## EXERCISE DIRECTIONS
Pick up the WebWork performance mailing-list thread below and continue it from its final sentence.

## PAGE EXCERPT

▬▬▬▬▬▬

Could WW2 have the same issues as WW1?

http://www.mail-archive.com/[EMAIL PROTECTED]/msg05
701.html

I've looked for HashMap in the WW2 sources, and a lot are used at random
places.

Mathias

-----Original Message-----
From: Hani Suleiman [mailto:[EMAIL PROTECTED] 
Sent: donderdag 8 januari 2004 18:01
To: [EMAIL PROTECTED]
Subject: Re: [OS-webwork] Xwork/WebWork2 under extreme load


Well, your last round of testing said that it was 2.5x slower, so that's 
what my comment was based on. I haven't done any testing myself, and 
ww1.4 had more optimisations done to the VS after your testing.

Patrick Lightbody wrote:

> Significantly faster would also be a bit incorrect. WebWork 2 is 
> faster than 1.4 in the area of raw EL support (math, boolean 
> statements, etc). It is about 50% slower than WebWork 1.4 whenever the 
> ValueStack is involved (which is almost all the time), which is 
> something we indeed to look in to as a final piece of work before 2.0 
> final goes out.
> 
> Daniel, are you using beta 2 (or later)? Until beta 2, the VS was 
> about 6X slower than it is now due to a bug.
> 
> Pat
> 
> -----Original Message-----
> From: [EMAIL PROTECTED]
> [mailto:[EMAIL PROTECTED] On Behalf Of 
> Hani Suleiman
> Sent: Thursday, January 08, 2004 8:46 AM
> To: [EMAIL PROTECTED]
> Subject: Re: [OS-webwork] Xwork/WebWork2 under extreme load
> 
> The threadlocal issue is a red herring, ww1 uses it and it's
> significantly faster than ww2.

▬▬▬▬▬▬

## GIVEN DATA
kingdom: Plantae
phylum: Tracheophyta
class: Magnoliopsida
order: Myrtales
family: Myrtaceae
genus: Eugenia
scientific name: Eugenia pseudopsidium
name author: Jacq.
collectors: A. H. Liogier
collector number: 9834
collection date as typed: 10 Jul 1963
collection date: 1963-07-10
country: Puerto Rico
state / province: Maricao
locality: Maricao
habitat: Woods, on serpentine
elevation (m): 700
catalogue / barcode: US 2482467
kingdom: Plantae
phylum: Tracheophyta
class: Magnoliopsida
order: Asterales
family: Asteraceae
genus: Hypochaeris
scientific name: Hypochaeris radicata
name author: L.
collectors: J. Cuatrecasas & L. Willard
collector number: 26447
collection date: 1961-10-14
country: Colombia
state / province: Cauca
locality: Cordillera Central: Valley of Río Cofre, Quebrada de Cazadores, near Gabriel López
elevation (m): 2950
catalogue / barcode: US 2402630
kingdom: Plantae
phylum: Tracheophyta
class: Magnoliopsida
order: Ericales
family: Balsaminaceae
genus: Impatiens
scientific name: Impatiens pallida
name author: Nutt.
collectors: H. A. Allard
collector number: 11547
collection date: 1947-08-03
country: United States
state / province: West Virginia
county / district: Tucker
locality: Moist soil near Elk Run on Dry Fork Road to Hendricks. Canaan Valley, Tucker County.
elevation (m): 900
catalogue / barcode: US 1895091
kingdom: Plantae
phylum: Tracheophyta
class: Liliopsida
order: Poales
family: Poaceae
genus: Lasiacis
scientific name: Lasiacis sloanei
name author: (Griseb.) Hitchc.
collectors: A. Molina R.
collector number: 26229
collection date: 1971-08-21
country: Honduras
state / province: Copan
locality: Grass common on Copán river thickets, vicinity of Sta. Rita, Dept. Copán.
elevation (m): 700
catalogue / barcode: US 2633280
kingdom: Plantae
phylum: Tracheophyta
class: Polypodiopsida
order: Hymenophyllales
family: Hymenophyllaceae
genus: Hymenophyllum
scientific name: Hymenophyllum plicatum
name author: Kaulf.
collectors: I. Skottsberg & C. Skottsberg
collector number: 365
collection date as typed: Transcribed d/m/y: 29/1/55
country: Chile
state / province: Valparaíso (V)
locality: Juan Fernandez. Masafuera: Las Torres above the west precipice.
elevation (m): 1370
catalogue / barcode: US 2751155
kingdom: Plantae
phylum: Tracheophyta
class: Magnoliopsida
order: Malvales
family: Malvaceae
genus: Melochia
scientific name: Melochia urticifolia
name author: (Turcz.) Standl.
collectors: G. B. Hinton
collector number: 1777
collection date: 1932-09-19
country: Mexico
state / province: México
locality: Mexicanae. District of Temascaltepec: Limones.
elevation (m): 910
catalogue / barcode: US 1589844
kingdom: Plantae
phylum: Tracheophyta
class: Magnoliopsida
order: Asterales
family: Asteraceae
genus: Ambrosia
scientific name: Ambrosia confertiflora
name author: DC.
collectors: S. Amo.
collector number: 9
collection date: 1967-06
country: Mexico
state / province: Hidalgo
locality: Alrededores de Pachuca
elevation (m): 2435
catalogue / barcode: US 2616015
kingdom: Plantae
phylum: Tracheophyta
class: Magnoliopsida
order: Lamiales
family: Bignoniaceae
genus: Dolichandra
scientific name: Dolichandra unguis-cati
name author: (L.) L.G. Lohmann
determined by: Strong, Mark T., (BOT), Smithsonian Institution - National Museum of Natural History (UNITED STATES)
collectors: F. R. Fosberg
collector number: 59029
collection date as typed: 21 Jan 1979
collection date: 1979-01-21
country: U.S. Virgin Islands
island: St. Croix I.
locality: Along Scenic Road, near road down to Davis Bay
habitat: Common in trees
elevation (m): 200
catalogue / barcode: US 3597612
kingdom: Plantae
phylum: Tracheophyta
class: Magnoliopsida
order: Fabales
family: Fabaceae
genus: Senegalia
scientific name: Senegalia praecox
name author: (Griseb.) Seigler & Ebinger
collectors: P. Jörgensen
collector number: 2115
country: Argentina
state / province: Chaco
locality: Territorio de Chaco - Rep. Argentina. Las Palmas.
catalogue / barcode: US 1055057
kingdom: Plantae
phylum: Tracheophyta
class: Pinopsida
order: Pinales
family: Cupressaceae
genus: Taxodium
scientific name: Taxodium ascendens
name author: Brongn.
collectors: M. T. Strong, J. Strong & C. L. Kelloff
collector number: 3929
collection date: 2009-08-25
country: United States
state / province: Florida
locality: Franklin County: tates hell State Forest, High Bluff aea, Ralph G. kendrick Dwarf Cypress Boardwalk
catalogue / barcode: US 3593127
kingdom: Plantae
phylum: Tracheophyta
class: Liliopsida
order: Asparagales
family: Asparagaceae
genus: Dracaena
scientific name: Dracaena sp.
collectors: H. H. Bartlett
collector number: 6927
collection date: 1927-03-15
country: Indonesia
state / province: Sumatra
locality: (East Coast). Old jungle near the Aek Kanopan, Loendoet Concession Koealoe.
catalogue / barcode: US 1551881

▬▬▬▬▬▬

## YOUR RESPONSE
> 
> Daniel Pfeifer wrote:
> 
> 
>>That might be slightly off-topic, but it fits to the subject. However,
> 
> 
>>personally I think that webwork is quite slow once you do some serious
> 
> 
>>work with it. We are testing a webwork-based website on a P4 3Ghz plus
> 
> 1
> 
>>gig of RAM and some requests really do take ages (especially when the
>>ValueStack is involved) to complete. I hope you find some ways to 
>>improve it before WW2 goes final.
>>
>>/Daniel
>>
>>-----Original Message-----
>>From: Patrick Lightbody [mailto:[EMAIL PROTECTED]
>>Sent: den 8 januari 2004 17:10
>>To: [EMAIL PROTECTED]
>>Subject: RE: [OS-webwork] Xwork/WebWork2 under extreme load
>>
>>
>>Well, about a year ago when we had the initial XW meetings, it was 
>>decided to keep the TL for now. Maybe post-2.0 we'll find ways to
> 
> slowly
> 
>>migrate away from it. I agree though, ThreadLocals suck ass.
>>
>>-----Original Message-----
>>From: [EMAIL PROTECTED]
>>[mailto:[EMAIL PROTECTED] On Behalf Of 
>>Scott Farquhar
>>Sent: Wednesday, January 07, 2004 6:00 PM
>>To: [EMAIL PROTECTED]
>>Subject: Re: [OS-webwork] Xwork/WebWork2 under extreme load
>>
>>On Wed, Jan 07, 2004 at 11:56:28PM +0100, Jens Riboe wrote:
>> > What was the design rationale for putting it in thread local
> 
> storage?
> 
>> >
>> > This works for servlets, but it may cause mysterious bugs in Swing 
>> > applications, every time one uses a worker thread for a time
> 
> consuming
> 
>> > UI event.
>> >
>> > How about putting state info, like actionCtx, config, etc into a 
>> > single XWork object and then let the impl choose to store it 
>> > appropriately. The ctx can then be created from that object.
>> >
>> > For a servlet one can use thread-based singleton, like above or put 
>> > it into the servletCtx, and the actionCtx can be created and
>>stored
>> > into the request.
>> >
>> > For a Swing app, it generally suffice to go for a classloader
>>singleton,
>> > aka static variable, for both config and actionCtx.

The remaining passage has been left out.